A&E

The marriage myth?

In his novel, "Little Children" (later made into a film starring Kate Winslet and Jennifer Connelly), author Tom Perrotta satirizes the banalities of modern marriage. He examines the shallow threads linking Prom King husband Brad and his exquisitely beautiful wife Kathy, the unfolding affair between frumpy but spunky Sarah and Brad, and the burgeoning preference of Sarah's husband, Richard, for online liaisons and mail-order (pre-worn) panties.

For all of its satirical humor (Sarah walking in on Richard with a another woman's underpants draped over his face, asking, "Is this going to take much longer? I'd really like to go for my walk."), there is a sense of resignation in the novel, a chalky aftertaste that suggests most marriages will end in an ashy demise. With divorce rates in the U.S. hovering between 40-50 percent, Perrotta's grim image is not entirely off target.

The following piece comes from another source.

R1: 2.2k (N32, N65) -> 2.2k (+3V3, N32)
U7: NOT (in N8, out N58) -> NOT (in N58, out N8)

This sense of matrimonial fatalism has wormed its way into the American dating psyche. People fear a lifetime spent with one person and the relentless encroachment of tedium. Some have ducked out of the race entirely, preferring singledom to wedded boredom.

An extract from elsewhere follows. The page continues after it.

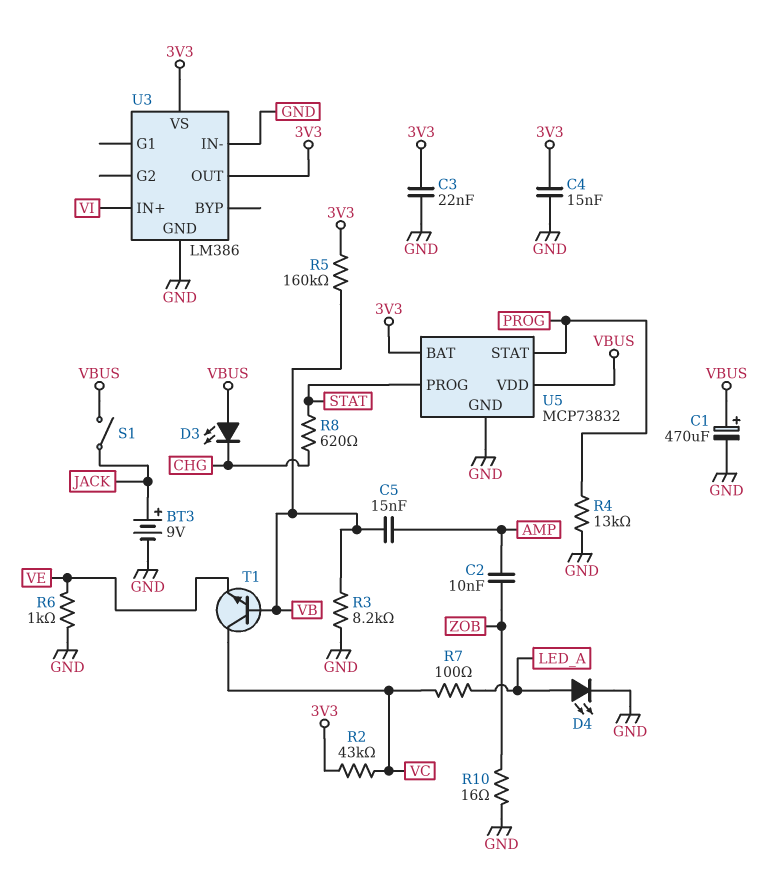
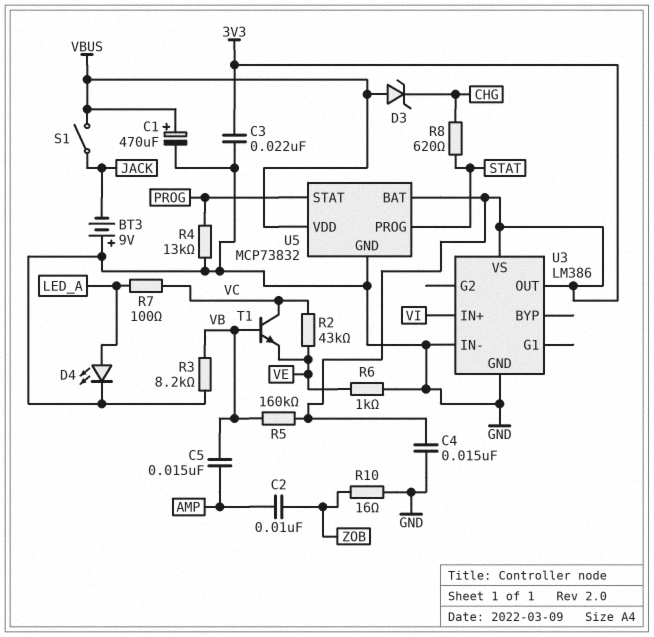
BT3: 9V (plus JACK, minus GND) -> 9V (plus GND, minus JACK)
D3: LED (A VBUS, K CHG) -> zener (A VBUS, K CHG)
R2: 43k (3V3, VC) -> 43k (VC, VE)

My friend Anna, an Ivy League educated journalist who loves fine cuisine and stiletto heels, has decided to stay out of marriage all together. Not enough excitement, she says, and she doesn't have the patience for the upkeep.

Upkeep? I wondered, until a friend told me about the level he had reached with his wife. In the mall parking lot, she pointed out the wayward nose hairs inching their way out of his proboscis. Reflexively, he covered his nostrils, embarrassed.

"Don't worry about it," she said. She pulled a pair of tweezers out of her purse. "I'll take care of them." Right there under the fluorescent lights of the concrete parking garage, surrounded by Suburbans and beige sedans, she set to work on his personal grooming.

"That's the virtue in married men," says a character in a Margaret Atwood story that, like Anna, has no designs on marriage and, also like Anna, finds herself dating men that come pre-equipped with wedding bands. "Someone else does the maintenance." (I hate to speak for other women, but I can definitely understand her way of thinking. It sometimes takes all the fun out of a relationship when you see a man cutting his toenails. Or have to help him trim his back hair.)

Yet, for all of the nay-saying, there must be something to wedlock. Otherwise, why would it be the endgoal of nearly every relationship? The make-or-break deciding factor - is he or she marriage material - to every dating calculation?

In the same Margaret Atwood story, the character confesses that she sometimes wakes in the middle of the night in a cold terror. "Not because there's someone in the room, in the dark, in the bed," she admits. "But because there isn't."

Perhaps that is the ultimate selling point to marriage: at the end of the day, people are afraid to be alone. There is a comfort that comes from being with someone, despite the occasional dullness of domestic life. Monotony - and monogamy - can drone out its own peaceful rhythm.